What can leaders do to stay relevant in a post-pandemic world?
- Offer shorter work days or work weeks
Doing so allows workers to achieve a better work-life balance and avoid burnout
- Shift training on knowledge-based skills
Training workers to adopt knowledge-related skills, such as computer skills, can give them more opportunities within the company and shows that you as an employer care for their career growth
- If possible at all, allow for remote or hybrid working
While not all jobs can be performed remotely, modern technology has allowed this work arrangement to be possible for many
- Provide company paid leave
It shouldn’t take illness or an emergency to provide workers with paid leave. Now more than ever, it’s important for professionals to take time for their wellbeing, spend more time with loved ones, and have time for hobbies.
Offering these types of benefits is no longer a nice-to-have.
The labor shortage is impacting our most critical components of society, such as hospitals, grocery stores, and more.

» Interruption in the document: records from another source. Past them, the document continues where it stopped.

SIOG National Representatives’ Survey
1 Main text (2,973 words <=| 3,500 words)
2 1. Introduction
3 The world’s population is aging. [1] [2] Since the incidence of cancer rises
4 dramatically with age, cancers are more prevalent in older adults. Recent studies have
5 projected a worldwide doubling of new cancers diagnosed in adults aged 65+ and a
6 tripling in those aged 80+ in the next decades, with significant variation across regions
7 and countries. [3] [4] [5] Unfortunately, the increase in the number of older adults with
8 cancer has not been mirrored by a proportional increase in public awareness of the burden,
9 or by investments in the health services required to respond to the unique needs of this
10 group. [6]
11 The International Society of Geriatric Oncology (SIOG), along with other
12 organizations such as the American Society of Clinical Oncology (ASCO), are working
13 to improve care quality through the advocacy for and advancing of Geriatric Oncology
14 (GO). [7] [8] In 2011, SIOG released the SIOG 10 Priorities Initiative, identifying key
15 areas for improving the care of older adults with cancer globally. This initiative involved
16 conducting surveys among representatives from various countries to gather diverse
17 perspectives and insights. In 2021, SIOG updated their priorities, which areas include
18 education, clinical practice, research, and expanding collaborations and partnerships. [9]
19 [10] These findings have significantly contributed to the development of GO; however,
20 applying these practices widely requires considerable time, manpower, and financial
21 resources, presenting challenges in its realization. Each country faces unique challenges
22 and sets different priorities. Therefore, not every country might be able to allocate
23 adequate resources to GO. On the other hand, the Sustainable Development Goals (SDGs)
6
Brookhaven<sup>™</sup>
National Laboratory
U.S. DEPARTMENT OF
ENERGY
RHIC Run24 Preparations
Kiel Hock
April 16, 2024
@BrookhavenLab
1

Without finding methods that nurture the over-exerted workforce, businesses will surely continue to feel the impact of the Great Resignation.
Both knowledge workers and the working class deserve more compassion and understanding, and for once, this way of thinking is not taboo.
- How can you succeed in a post-covid economy?
Offering both knowledge workers and the working class should be provided with more flexibility in their work schedules. This can be done through shorter work days or weeks so employees feel supported and nurtured by their employer.
- Can anyone become a knowledge worker?
Yes, however, this will require employers to invest and take time to provide workers with the training needed to adopt the skills of a knowledge worker.
- Is the class divide real in America?
Very much so, and it is only widening due to the ongoing pandemic.
- Did the rich get richer during Covid-19?
Yes. The top 10 richest billionaires in the world earned an extra $540 billion during a global pandemic.
- Can we trust a circular economy?
The circular economy is necessary for a sustainable future. As climate change continues to threaten many of society’s current resources, adopting new reusable and renewable tools, as well as methods of operating that are long lasting.